Die deutsche Bundesanstalt für Finanzdienstleistungsaufsicht (Bafin) teilte dazu mit: „Die Bafin hat diese Entwicklungen im Blick und achtet darauf, dass Marktteilnehmer die geltenden Regeln befolgen.“
Die meisten Fondsanbieter bemühen sich, ihre Investments in „saubere“ Unternehmen zu steuern. Einige Vertreter aus der Finanzwirtschaft sagten aber, dass sie mit dem Geld der Anlegerinnen und Anleger auch die grüne Transformation unterstützen wollten.
Als ein Beispiel nannten sie RWE. Der Essener Versorger rüstet seine primäre Energieproduktion von Kohle auf Wind- und Solarkraftwerke um. Da die Investitionszyklen sehr lang sind, läuft dieser Prozess über mehrere Jahre.
Der Begriff „nachhaltig“ soll geschärft werden
In Brüssel hat sich die Sicht durchgesetzt, dass dies nicht im Sinne der Anlegerinnen und Anleger ist. Sie wollten ihr Geld explizit in Firmen investiert sehen, die die Umwelt nicht belasten. Daher soll auch die Titulierung der Fonds besser geklärt werden.

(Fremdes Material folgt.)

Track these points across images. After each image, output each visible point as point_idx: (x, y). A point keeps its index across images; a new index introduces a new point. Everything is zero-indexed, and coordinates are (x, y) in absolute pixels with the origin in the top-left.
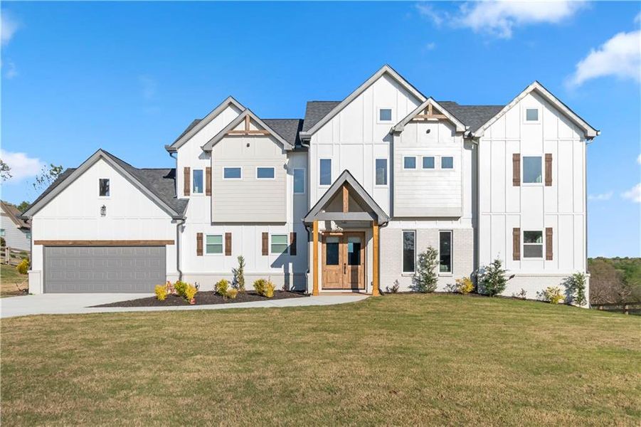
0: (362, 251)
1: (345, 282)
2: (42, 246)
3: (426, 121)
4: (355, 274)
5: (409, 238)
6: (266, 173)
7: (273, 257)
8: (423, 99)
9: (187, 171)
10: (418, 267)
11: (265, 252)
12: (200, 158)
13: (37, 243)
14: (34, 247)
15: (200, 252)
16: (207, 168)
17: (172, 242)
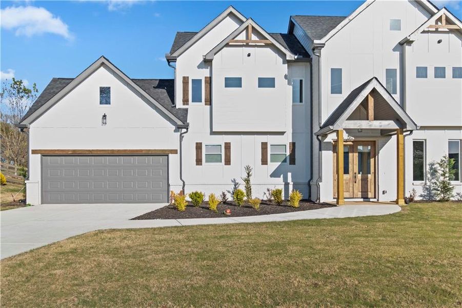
0: (372, 160)
1: (356, 191)
2: (39, 155)
3: (437, 31)
4: (365, 181)
5: (419, 146)
6: (266, 83)
7: (273, 166)
8: (435, 11)
9: (185, 80)
10: (429, 176)
11: (264, 162)
12: (199, 67)
13: (34, 152)
14: (31, 156)
15: (199, 162)
16: (206, 77)
17: (175, 152)
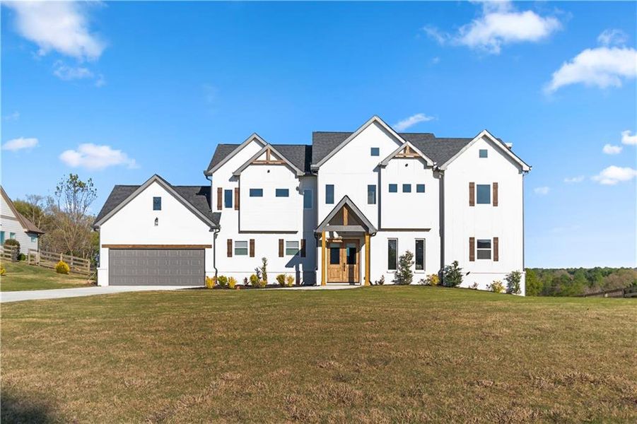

Treten die Pläne der Esma in Kraft, dürfte es in den Fonds deutscher Anbieter einiges bewegen. Wie aus der Auswertung hervorgeht, sind bei der Landesbank Hessen-Thüringen (Helaba) sechs Fonds betroffen, bei Union Investment elf und bei der Deka 13. Der deutsche Marktführer DWS führt die Liste indes mit 22 Fonds an, die zwar als sauber deklariert sind, aber zum Beispiel am amerikanischen Ölkonzern Schlumberger oder Exxon Mobile beteiligt sind.

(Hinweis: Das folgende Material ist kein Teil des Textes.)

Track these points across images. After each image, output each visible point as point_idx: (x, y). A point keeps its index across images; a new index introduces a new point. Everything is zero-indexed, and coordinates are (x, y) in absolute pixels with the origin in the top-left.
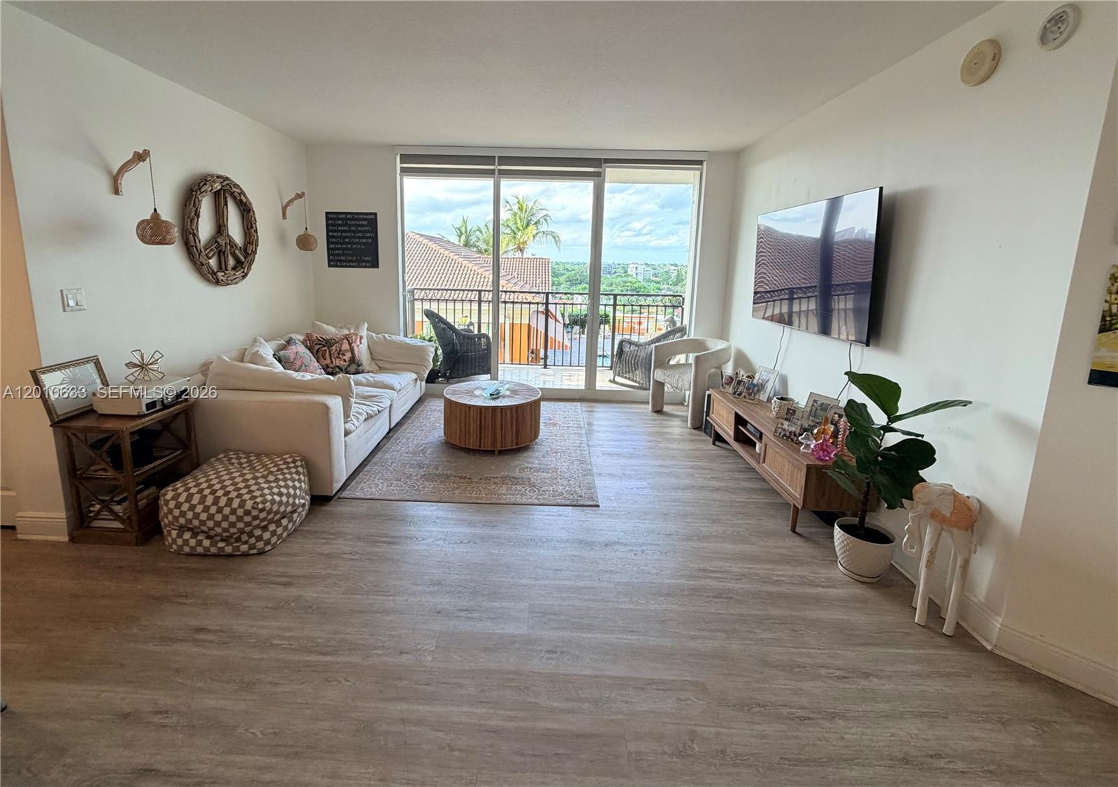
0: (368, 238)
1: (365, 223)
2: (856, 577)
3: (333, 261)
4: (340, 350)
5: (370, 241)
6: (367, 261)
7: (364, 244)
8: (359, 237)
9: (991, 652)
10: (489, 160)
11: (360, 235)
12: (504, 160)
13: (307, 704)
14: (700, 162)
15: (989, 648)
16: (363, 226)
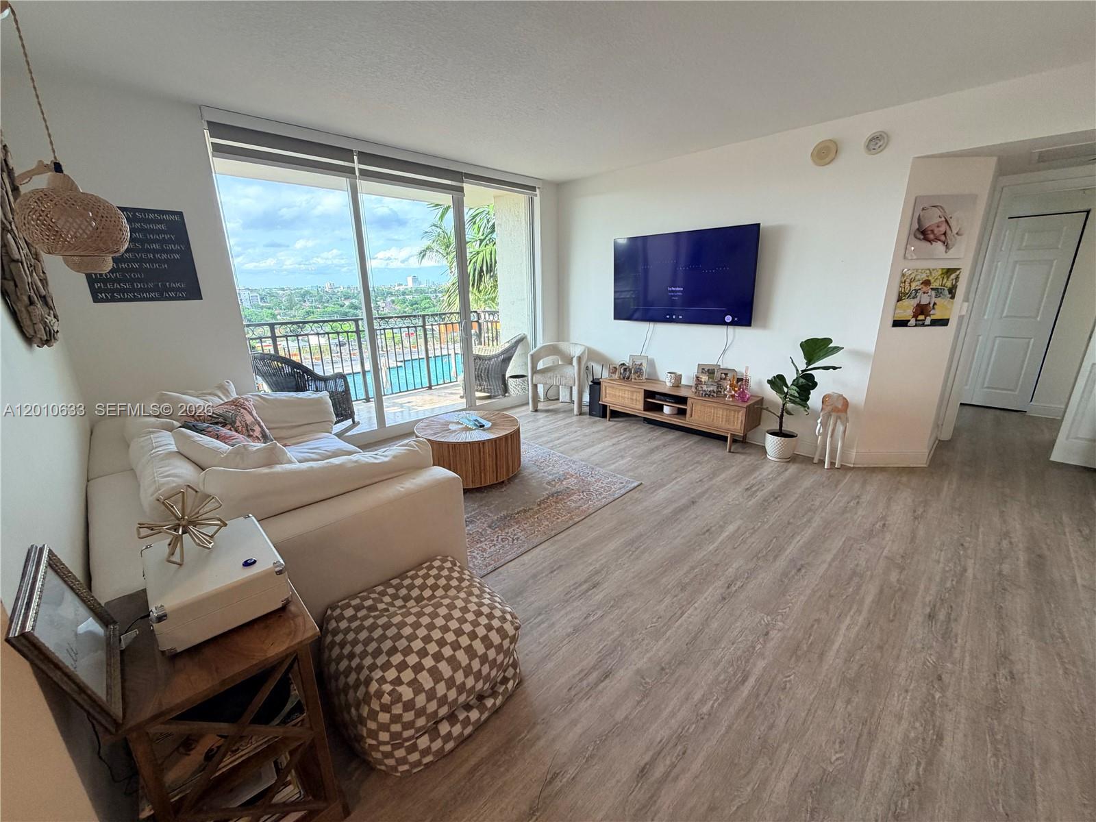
0: (172, 252)
1: (162, 227)
2: (784, 460)
3: (100, 291)
4: (246, 424)
5: (177, 256)
6: (178, 290)
7: (166, 261)
8: (154, 251)
9: (854, 468)
10: (346, 154)
11: (156, 246)
12: (365, 157)
13: (809, 710)
14: (534, 189)
15: (852, 466)
16: (160, 232)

Union Investment, Heleba und Deka erklärten, dass die Gesellschaften sich den Pariser Klimazielen verpflichtet sehen und mit den Beteiligungen auch die Transformation der Wirtschaft unterstützen wollen. Ein Sprecher von Union Investment sagte: „Wer Unternehmen, die auf ihrem Weg zur Nachhaltigkeit noch nicht so weit sind, unterschiedslos ausschließt, ignoriert glaubwürdige Klimastrategien.“
Die von der Esma geplanten neuen Richtlinien, nur nachhaltige Fonds klar zu benennen, stießen auf Wohlwollen bei den Investmentanbietern. Die Helaba begrüße grundsätzlich jede weitere regulatorische Maßnahme, die zu einer Klarstellung führe und damit für mehr Transparenz sorge, sagte ein Sprecher. Union Investment und Deka äußerten sich ähnlich.
Die DWS bestätigte, dass sie in ihren Fonds an Kohleproduzenten beteiligt ist. Die Investments seien aber im Jahresverlauf „deutlich reduziert“ worden, sagte ein Sprecher. Der in Deutschland stark vertretene Weltmarktführer Blackrock (Marke: Ishares) äußerte sich auf Anfrage nicht.